The dataset consists of:

  1. Train Images: 60,000 grayscale images of handwritten Burmese digits, flattened into a 1D array of size 784 (28x28 pixels).
  2. Train Labels: One-hot encoded labels corresponding to the digit class.
  3. Test Images: 27,561 grayscale images for testing purposes.
  4. Test Labels: One-hot encoded labels for testing data.

Installation

Clone this repository to get started:

$ git clone https://github.com/baseresearch/BHDD.git
$ cd BHDD

Usage and Visualizing

We have provided usage and visualization notebooks in this repo. Please check them.


Contribution

We encourage the ML/DL community to contribute by:

  • Creating digit recognizers.
  • Benchmarking with different models and algorithms.
  • Writing tutorials and sharing findings.

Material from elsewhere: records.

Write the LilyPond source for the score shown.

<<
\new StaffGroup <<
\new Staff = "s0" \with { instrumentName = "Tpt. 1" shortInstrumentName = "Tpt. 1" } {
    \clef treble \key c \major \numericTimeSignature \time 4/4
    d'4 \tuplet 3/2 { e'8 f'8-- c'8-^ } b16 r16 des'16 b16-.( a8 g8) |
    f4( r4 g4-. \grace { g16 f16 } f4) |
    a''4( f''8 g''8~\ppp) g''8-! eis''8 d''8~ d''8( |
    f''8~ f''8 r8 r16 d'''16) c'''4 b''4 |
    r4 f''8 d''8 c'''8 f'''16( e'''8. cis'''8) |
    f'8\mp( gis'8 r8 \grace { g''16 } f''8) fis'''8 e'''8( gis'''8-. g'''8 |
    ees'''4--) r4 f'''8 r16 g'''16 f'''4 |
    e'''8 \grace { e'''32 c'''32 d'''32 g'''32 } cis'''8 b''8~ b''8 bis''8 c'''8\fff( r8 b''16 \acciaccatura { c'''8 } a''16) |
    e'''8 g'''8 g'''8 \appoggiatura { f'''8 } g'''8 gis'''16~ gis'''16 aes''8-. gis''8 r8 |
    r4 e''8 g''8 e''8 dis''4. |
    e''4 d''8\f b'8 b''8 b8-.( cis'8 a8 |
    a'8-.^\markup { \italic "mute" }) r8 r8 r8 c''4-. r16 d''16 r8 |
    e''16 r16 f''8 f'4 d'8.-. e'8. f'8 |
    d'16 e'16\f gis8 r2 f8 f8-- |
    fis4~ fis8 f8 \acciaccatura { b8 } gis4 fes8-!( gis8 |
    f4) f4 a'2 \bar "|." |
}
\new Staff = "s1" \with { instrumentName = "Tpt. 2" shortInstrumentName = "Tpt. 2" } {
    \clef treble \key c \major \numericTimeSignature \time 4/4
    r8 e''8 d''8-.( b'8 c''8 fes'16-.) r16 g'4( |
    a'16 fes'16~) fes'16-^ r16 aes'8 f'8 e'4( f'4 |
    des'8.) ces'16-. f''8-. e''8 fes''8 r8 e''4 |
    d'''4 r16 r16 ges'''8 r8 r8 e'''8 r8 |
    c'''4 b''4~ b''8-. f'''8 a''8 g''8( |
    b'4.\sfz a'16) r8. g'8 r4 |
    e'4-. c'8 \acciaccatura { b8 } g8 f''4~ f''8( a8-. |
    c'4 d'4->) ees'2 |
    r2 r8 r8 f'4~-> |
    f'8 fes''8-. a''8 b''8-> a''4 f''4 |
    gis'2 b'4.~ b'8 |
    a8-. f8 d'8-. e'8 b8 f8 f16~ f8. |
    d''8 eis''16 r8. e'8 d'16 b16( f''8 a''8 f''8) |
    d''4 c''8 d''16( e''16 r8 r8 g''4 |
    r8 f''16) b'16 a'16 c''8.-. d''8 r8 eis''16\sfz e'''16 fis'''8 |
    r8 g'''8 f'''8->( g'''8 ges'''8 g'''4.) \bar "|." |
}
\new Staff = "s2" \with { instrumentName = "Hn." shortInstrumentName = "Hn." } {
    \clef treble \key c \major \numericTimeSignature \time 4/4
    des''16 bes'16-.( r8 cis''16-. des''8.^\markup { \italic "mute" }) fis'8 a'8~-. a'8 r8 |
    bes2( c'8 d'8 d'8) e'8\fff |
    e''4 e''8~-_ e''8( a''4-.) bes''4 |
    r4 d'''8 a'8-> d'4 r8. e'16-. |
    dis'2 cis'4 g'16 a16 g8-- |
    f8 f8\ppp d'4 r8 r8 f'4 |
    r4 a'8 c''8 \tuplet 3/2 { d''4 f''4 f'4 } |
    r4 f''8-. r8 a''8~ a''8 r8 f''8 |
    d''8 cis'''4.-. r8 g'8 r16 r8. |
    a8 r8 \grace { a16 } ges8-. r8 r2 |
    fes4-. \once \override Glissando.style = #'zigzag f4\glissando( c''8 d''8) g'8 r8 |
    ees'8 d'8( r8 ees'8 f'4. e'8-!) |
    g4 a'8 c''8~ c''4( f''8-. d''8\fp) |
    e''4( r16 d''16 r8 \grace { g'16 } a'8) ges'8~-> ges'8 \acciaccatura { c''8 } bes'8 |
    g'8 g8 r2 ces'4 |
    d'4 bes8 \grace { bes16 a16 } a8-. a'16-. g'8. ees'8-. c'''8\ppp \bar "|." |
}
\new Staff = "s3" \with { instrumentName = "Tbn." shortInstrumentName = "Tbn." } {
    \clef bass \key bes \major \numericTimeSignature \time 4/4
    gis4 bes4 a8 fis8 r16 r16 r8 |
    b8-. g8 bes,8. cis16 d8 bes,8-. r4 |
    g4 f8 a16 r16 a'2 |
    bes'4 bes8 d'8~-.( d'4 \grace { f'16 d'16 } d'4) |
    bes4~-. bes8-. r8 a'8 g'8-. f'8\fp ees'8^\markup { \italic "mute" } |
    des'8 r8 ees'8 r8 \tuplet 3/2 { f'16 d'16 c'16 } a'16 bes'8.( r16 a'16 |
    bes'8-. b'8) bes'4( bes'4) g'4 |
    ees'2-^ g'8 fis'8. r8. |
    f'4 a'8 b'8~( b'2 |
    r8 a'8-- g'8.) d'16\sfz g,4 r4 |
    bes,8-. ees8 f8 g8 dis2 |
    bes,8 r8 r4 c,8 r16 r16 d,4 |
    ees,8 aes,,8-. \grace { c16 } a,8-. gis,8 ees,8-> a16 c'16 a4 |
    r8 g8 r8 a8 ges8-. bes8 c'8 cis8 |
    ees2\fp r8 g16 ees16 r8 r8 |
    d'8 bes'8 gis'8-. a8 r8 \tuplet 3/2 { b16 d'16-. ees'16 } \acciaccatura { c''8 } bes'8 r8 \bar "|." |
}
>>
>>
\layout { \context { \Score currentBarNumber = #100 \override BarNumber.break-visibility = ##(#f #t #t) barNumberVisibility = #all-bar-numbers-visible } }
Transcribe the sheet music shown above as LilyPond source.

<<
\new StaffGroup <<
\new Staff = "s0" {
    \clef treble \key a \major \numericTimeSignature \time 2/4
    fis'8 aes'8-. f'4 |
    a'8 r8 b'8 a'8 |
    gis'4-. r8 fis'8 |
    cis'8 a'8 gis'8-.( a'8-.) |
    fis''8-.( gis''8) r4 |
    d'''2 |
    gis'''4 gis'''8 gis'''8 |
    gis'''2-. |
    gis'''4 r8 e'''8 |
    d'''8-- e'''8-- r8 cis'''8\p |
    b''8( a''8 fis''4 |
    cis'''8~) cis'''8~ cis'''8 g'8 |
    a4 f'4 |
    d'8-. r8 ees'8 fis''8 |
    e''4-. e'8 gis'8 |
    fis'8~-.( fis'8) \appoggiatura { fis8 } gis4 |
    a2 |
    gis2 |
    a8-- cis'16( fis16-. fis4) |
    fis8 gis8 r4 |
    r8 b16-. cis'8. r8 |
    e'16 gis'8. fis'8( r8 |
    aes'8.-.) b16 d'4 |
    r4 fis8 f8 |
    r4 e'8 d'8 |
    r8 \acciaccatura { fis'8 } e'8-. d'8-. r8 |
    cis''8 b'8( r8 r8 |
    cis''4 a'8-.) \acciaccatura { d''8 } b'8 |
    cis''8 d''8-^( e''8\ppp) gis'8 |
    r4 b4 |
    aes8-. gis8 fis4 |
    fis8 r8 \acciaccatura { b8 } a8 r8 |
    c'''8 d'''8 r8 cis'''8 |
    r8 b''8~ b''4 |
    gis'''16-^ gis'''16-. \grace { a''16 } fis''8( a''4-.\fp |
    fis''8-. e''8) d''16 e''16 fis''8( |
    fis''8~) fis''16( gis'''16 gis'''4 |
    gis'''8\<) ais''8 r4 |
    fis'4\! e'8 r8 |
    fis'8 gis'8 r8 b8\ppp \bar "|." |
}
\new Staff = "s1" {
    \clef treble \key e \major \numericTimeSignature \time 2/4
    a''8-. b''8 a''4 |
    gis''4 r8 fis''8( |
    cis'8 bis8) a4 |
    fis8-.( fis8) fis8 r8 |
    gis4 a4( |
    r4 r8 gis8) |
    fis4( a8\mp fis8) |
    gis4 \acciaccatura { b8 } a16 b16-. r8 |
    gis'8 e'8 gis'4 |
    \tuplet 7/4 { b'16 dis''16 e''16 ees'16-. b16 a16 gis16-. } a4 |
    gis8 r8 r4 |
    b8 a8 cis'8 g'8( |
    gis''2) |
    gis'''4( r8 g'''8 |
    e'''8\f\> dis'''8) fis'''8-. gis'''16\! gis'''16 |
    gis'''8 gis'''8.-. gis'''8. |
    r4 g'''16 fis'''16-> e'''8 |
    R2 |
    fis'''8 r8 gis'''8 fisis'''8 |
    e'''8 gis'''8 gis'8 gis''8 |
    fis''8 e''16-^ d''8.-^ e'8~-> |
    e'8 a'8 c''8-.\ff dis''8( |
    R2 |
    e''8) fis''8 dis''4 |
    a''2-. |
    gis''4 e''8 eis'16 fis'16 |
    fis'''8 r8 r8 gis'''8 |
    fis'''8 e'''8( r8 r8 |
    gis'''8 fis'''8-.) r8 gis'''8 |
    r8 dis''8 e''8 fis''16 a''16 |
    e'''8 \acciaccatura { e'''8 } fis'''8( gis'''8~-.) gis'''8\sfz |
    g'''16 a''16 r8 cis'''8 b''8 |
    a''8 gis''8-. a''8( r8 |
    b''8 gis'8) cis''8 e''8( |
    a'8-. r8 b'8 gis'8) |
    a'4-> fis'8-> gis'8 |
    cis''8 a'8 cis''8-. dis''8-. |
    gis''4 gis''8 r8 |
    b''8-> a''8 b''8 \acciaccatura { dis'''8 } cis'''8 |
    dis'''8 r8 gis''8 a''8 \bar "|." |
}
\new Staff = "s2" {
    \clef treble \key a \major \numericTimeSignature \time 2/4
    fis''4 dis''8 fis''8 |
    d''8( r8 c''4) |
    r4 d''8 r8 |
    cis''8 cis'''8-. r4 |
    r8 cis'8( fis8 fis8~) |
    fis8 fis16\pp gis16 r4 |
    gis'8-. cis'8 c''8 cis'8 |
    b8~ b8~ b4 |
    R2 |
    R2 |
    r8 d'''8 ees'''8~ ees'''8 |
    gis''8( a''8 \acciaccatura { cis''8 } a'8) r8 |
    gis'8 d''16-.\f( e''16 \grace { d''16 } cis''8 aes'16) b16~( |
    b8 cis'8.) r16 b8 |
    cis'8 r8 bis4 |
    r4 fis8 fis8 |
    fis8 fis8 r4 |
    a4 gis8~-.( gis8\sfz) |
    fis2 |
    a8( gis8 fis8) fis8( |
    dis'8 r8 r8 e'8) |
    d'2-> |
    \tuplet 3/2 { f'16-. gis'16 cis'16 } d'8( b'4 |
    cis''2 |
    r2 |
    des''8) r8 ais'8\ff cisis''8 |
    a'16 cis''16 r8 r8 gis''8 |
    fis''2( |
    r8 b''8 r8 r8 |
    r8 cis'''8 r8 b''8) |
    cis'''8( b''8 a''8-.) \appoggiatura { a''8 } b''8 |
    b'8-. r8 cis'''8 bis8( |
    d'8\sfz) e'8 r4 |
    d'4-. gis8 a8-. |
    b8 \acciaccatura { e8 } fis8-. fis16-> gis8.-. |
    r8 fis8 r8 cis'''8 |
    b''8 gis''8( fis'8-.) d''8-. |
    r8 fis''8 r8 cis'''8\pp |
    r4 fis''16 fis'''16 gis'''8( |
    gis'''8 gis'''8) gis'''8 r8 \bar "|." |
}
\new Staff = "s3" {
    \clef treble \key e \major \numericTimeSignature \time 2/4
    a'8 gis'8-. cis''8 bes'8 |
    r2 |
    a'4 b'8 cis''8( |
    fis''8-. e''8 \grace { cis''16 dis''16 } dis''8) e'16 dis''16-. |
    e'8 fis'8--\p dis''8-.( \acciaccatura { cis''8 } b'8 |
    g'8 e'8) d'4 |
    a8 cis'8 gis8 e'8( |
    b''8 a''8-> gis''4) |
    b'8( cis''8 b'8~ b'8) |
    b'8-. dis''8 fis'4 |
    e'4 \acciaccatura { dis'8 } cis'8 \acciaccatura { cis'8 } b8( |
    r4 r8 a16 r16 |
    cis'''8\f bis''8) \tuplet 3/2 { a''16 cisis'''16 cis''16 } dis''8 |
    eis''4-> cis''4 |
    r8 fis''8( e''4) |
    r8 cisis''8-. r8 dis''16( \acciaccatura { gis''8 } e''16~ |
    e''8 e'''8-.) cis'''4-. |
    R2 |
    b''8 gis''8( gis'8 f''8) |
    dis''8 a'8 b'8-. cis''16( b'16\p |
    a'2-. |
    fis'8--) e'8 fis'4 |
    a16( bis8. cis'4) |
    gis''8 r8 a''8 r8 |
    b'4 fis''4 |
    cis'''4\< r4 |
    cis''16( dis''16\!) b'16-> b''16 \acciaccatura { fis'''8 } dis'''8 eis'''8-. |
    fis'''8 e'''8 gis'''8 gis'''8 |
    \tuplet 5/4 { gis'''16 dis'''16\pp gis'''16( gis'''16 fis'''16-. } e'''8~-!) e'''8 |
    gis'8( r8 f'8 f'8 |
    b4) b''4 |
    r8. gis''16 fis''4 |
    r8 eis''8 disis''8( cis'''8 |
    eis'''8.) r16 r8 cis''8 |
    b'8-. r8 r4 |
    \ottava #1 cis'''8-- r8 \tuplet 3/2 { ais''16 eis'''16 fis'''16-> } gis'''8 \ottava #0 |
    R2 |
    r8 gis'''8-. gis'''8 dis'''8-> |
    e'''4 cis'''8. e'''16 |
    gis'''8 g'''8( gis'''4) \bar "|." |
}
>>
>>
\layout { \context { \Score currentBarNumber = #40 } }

For contributions, please fork the repository, make your changes, and submit a pull request.


Citation

If you use the BHDD dataset in your work, please cite this repository:

@dataset{bhdd,
  author = {Expa.AI Research Team},
  title = {Burmese Handwritten Digit Dataset (BHDD)},
  year = {2024},
  url = {https://github.com/baseresearch/BHDD}
}

Acknowledgments

This dataset would not have been possible without:

  • The efforts of the Expa.AI Research Team.
  • Volunteers and interns from Taungoo Computer University who contributed handwriting samples.
  • Highschool students from St.Augustine / B.E.H.S (2) Kamayut
  • Friends and family members of Expa.AI Research Team.
  • The community’s ongoing support and interest in ML/DL for the Burmese language.

License

This dataset is released under the LGPL-3.0 license. Please see the LICENSE file for more details.


Contact

For questions, suggestions, or feedback, please reach out to our team by opening an issue.


Let’s build the Burmese ML/DL ecosystem together!

Note about Git LFS

If you clone this repository without installing Git LFS, you will only fetch the pointer file for the dataset. In order to get the original dataset, you need to have Git LFS or download the RAW file directly.